| Stored data |
================

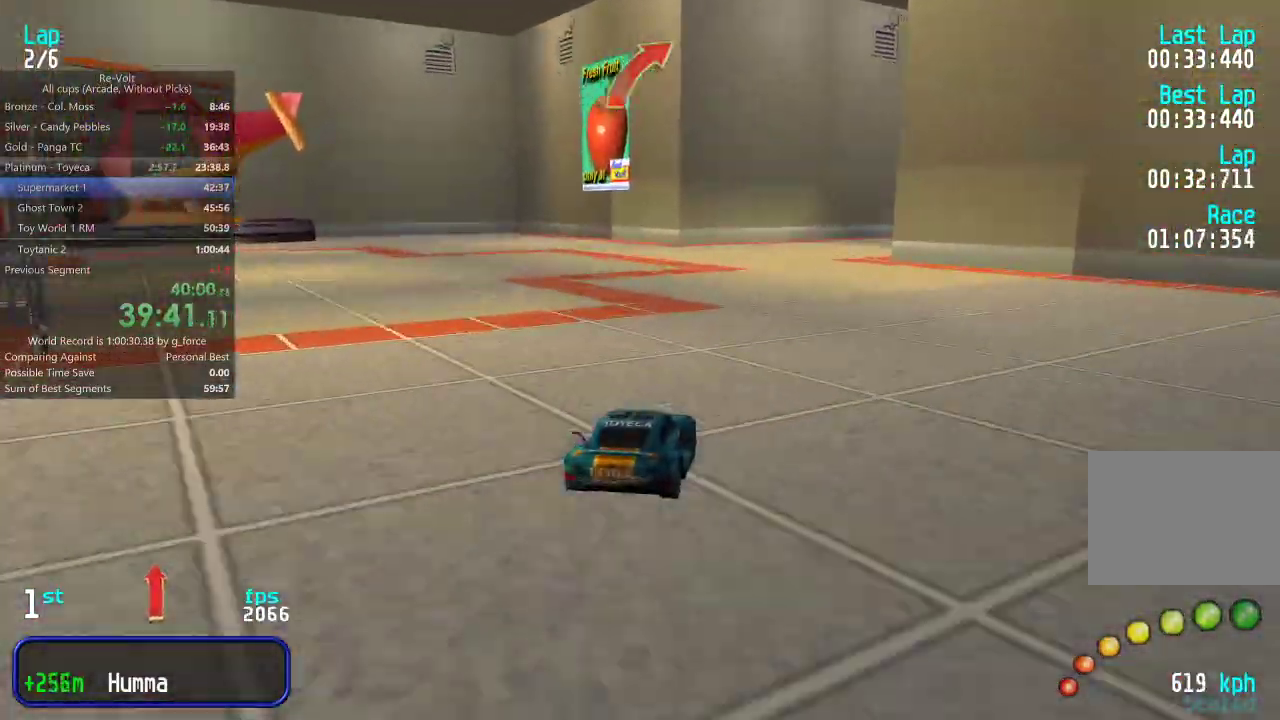
{"keys": ["right", "up"], "events": [[100, "right", "down"], [200, "right", "up"], [283, "right", "down"], [417, "right", "up"], [483, "right", "down"]]}
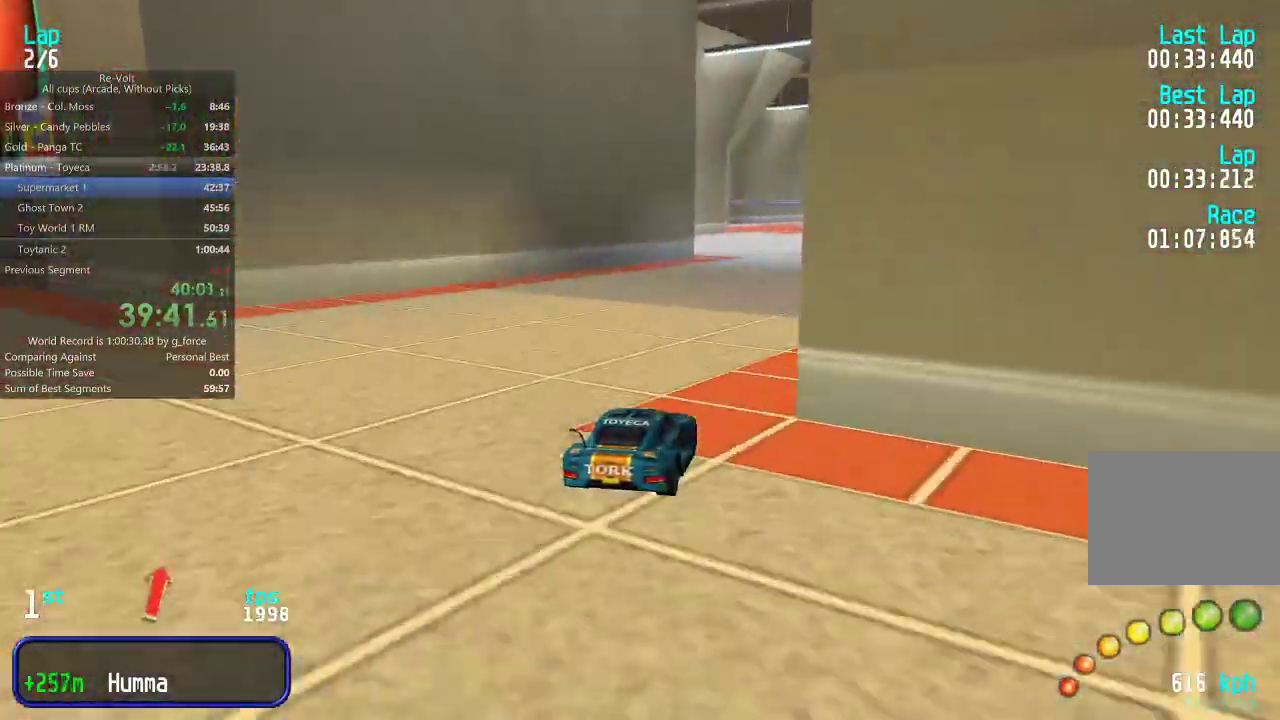
{"keys": ["right", "up"], "events": [[117, "right", "up"], [150, "right", "down"], [250, "right", "up"], [317, "right", "down"], [417, "right", "up"], [483, "right", "down"]]}
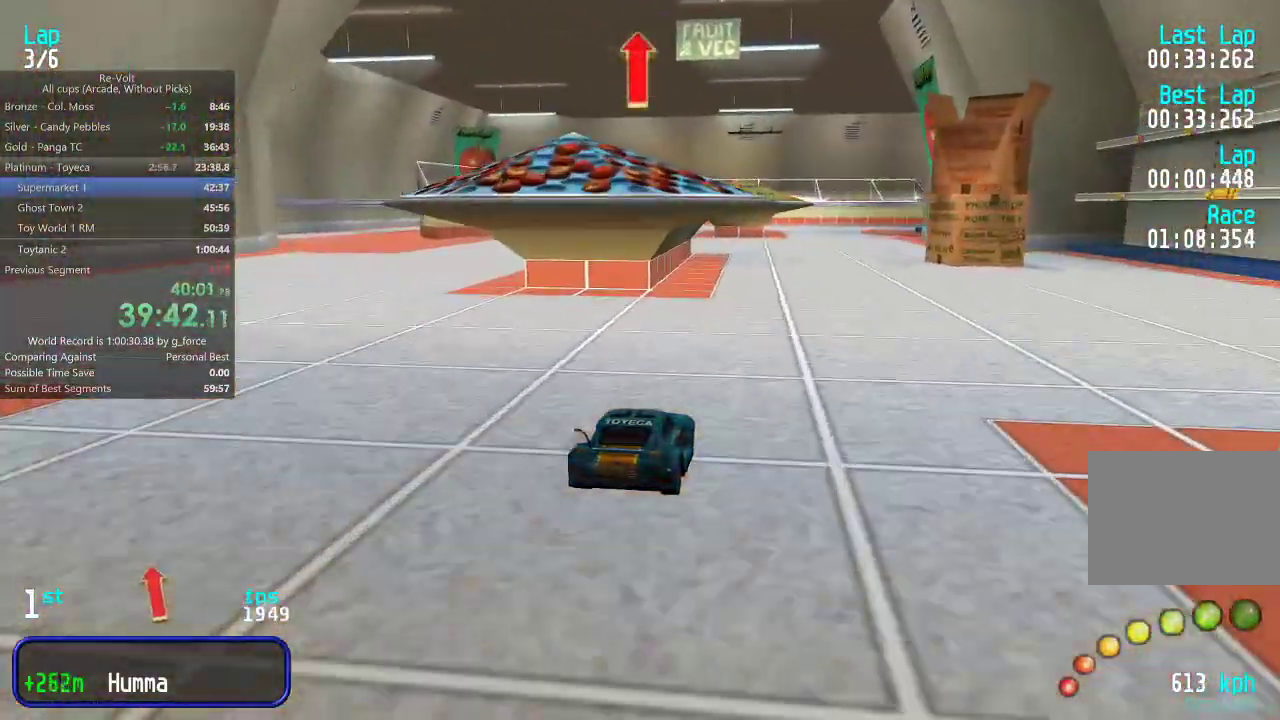
{"keys": ["up"], "events": [[50, "right", "up"]]}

================

| Assignment |
Tally the lines of the material above that include the string "down", then give only the tally.

| Solution |
2